*** INFORMATION GIVEN

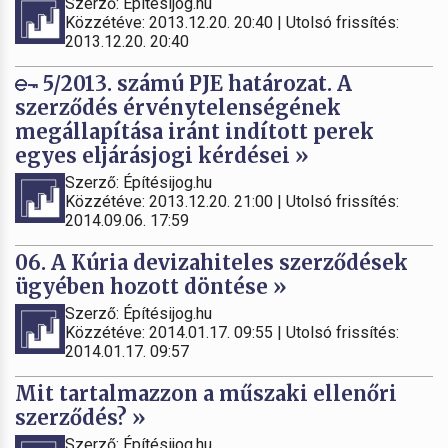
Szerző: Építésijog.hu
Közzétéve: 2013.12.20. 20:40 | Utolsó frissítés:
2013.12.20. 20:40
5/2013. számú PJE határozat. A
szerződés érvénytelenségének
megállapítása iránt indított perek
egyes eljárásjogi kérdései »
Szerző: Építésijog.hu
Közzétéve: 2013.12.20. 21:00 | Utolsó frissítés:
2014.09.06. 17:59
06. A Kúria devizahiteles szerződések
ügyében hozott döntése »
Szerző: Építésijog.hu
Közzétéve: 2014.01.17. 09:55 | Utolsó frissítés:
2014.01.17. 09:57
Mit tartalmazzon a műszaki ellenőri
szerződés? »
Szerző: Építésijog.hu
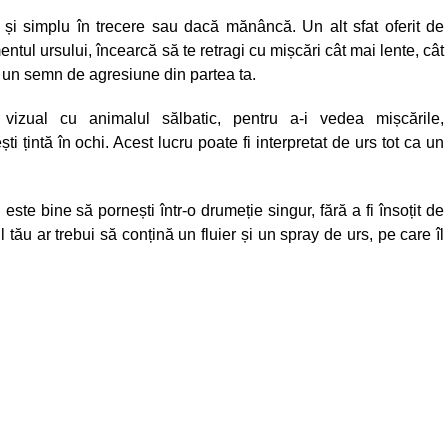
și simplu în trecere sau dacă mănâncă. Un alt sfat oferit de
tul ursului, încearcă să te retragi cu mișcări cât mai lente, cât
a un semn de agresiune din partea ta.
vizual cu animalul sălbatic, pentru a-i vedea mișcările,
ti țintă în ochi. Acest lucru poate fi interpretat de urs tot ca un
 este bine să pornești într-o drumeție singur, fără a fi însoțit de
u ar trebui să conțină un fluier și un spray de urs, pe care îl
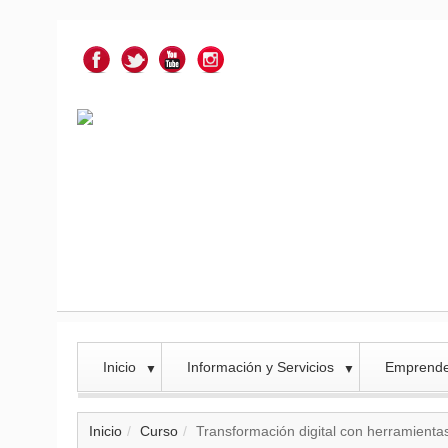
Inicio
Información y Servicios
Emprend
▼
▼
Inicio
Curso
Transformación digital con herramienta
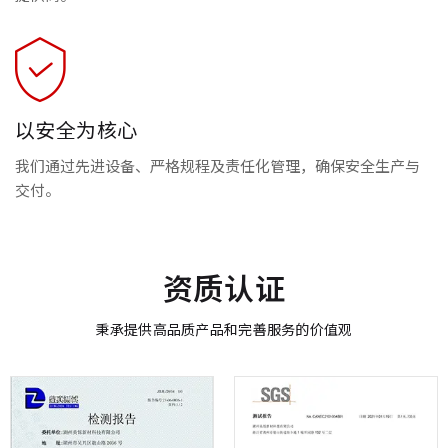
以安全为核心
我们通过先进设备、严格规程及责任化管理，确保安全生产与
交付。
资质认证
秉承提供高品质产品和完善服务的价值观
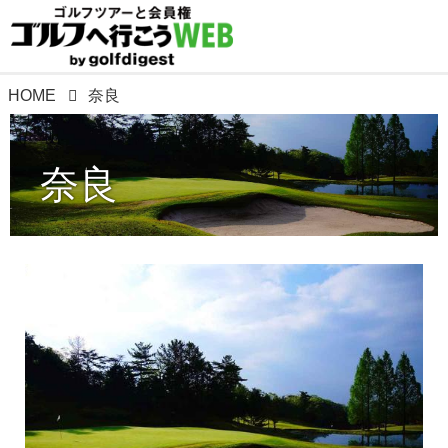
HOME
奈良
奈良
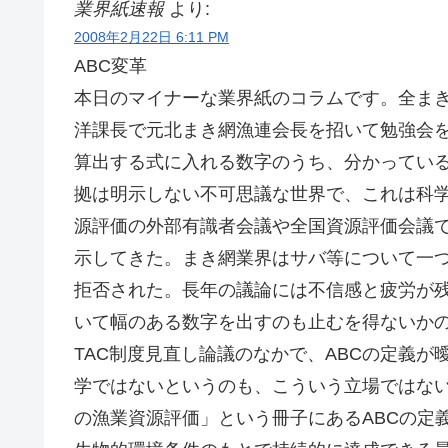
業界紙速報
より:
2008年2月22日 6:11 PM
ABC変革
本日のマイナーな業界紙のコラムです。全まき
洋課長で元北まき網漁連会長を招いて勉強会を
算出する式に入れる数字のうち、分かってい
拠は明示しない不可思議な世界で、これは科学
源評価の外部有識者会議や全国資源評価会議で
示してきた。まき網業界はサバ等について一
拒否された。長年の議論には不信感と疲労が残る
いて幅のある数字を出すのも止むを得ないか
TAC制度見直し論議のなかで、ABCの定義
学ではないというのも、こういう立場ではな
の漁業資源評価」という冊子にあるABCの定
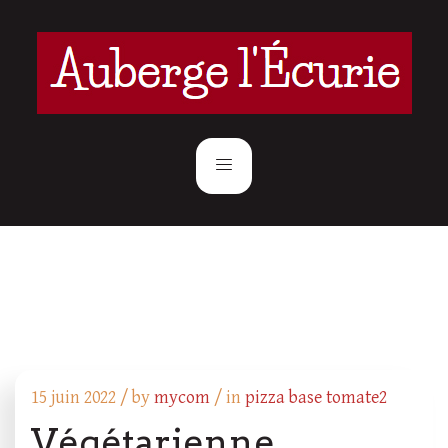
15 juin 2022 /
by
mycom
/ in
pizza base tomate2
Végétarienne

******

● **WORK ORDER**:
Report each line of the entries above that contains the string "Közzétéve". Case counts.

● **RESPONSE BELOW**:
Közzétéve: 2013.12.20. 20:40 | Utolsó frissítés:
Közzétéve: 2013.12.20. 21:00 | Utolsó frissítés:
Közzétéve: 2014.01.17. 09:55 | Utolsó frissítés:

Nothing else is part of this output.